- Opening Delimiter -

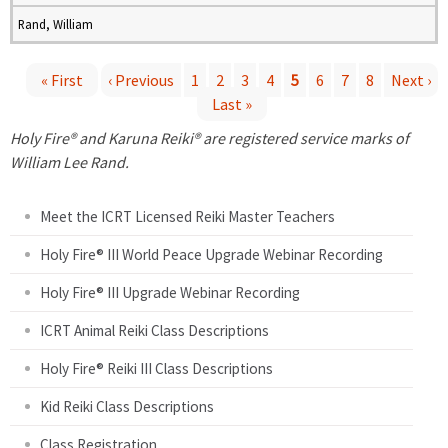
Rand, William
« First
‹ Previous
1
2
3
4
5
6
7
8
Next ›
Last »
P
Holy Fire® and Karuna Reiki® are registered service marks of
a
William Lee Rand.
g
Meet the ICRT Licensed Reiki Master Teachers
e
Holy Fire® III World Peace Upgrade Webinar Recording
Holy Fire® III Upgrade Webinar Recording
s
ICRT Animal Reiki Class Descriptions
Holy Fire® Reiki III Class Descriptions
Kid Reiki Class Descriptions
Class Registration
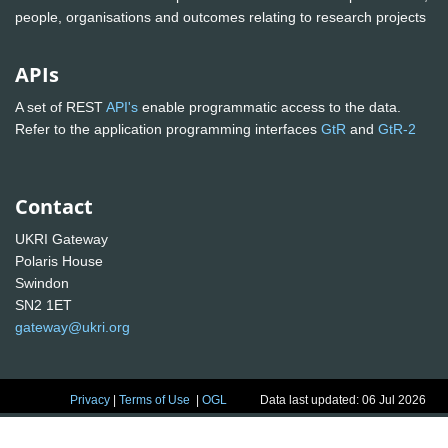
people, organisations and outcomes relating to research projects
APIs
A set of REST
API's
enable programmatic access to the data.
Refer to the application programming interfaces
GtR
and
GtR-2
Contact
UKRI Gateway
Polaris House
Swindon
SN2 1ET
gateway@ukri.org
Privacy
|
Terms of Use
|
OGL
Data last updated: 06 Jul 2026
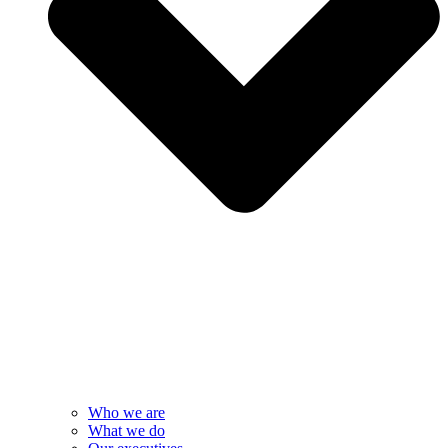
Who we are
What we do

- Closing Delimiter -
- Opening Delimiter -

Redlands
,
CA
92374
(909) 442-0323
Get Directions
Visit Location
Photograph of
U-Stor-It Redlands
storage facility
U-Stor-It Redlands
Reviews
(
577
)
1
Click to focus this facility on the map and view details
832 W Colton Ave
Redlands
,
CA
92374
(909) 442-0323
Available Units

- Closing Delimiter -

Each line in the material above that mentions the word "Class" must be copied.

▸ EXERCISE ANSWER:
ICRT Animal Reiki Class Descriptions
Holy Fire® Reiki III Class Descriptions
Kid Reiki Class Descriptions
Class Registration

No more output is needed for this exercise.